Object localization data
# # # #
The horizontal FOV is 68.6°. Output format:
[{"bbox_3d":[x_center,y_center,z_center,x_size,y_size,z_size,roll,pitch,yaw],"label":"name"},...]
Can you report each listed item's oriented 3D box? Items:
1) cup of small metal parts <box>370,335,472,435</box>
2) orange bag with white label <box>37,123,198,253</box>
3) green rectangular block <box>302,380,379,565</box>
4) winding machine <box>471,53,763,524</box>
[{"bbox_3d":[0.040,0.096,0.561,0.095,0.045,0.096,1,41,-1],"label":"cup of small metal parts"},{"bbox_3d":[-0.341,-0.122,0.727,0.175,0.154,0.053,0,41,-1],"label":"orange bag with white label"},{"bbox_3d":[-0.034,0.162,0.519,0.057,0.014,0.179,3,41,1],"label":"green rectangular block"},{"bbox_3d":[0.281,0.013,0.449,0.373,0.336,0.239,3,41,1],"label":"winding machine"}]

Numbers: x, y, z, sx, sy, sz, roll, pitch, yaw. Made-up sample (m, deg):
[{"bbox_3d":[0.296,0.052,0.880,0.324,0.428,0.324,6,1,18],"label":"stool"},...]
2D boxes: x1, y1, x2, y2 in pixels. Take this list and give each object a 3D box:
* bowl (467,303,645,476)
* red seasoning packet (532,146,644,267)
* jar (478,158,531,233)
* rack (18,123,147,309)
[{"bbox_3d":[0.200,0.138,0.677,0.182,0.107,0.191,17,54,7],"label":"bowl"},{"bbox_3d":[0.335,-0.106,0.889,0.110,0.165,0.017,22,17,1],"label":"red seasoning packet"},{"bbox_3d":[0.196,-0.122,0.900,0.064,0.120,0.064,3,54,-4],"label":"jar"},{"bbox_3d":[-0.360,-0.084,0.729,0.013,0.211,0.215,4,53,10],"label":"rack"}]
# # # #
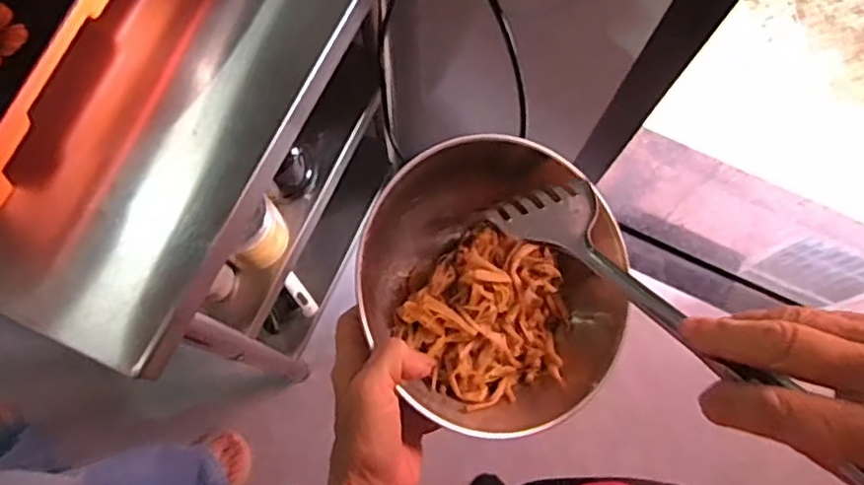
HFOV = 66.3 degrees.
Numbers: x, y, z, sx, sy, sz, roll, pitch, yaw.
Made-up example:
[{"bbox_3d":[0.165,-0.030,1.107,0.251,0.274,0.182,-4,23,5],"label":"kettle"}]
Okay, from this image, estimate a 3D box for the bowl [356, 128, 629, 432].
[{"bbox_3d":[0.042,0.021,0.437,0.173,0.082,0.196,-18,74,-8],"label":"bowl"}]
# # # #
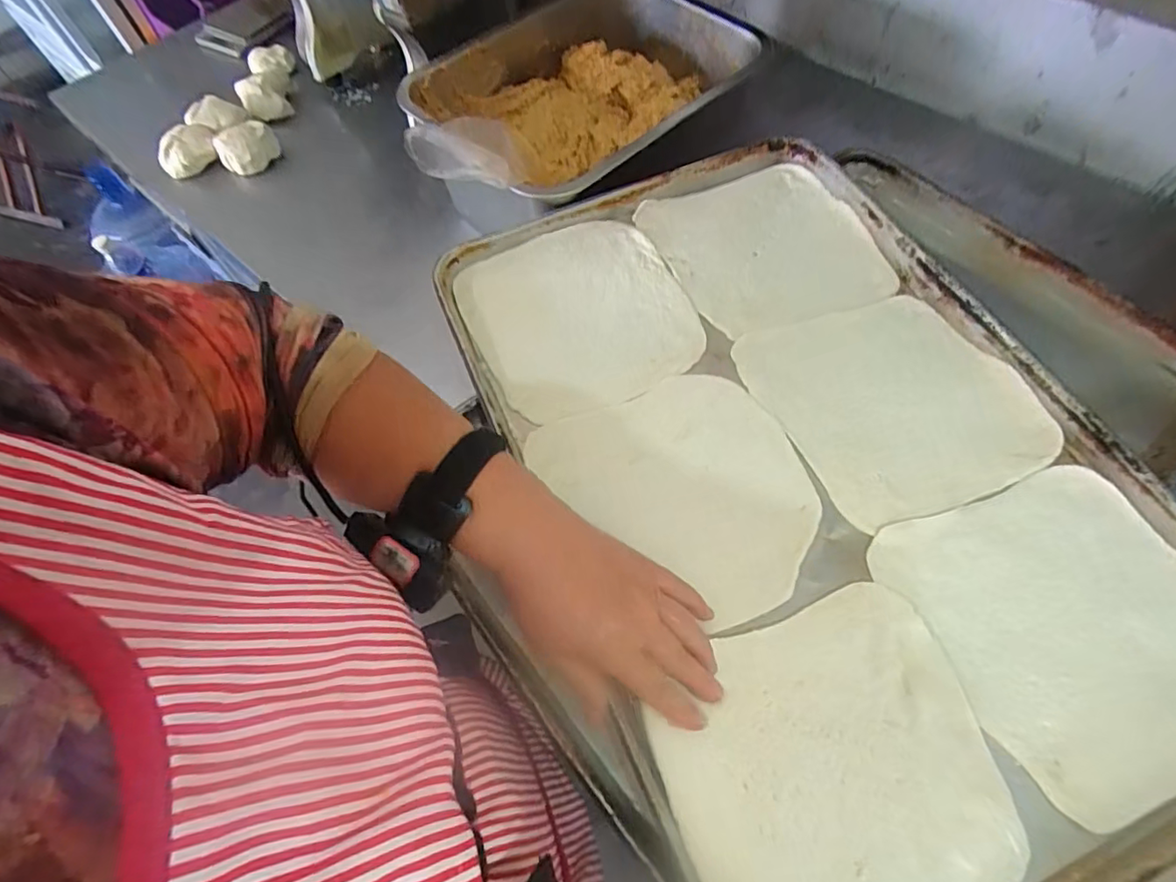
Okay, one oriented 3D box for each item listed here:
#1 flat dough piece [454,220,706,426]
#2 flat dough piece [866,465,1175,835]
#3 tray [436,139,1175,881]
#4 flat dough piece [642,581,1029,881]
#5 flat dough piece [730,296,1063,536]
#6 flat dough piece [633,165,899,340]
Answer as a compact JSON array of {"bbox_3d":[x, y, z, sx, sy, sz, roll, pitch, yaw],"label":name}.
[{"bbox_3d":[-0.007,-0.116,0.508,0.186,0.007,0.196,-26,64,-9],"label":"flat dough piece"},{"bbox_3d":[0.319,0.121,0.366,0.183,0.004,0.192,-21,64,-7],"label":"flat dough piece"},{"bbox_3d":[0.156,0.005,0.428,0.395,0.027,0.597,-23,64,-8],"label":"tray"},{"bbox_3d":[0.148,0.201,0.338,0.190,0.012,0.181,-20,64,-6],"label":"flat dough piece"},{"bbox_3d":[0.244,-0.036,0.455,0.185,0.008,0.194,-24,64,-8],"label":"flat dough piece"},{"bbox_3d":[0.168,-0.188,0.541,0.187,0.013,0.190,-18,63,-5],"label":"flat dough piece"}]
# # # #
• Task description: Across all the records, find the lines containing the word "listed" and reproduce each one.

• Solution to the problem:
Can you report each listed item's oriented 3D box? Items:
Okay, one oriented 3D box for each item listed here:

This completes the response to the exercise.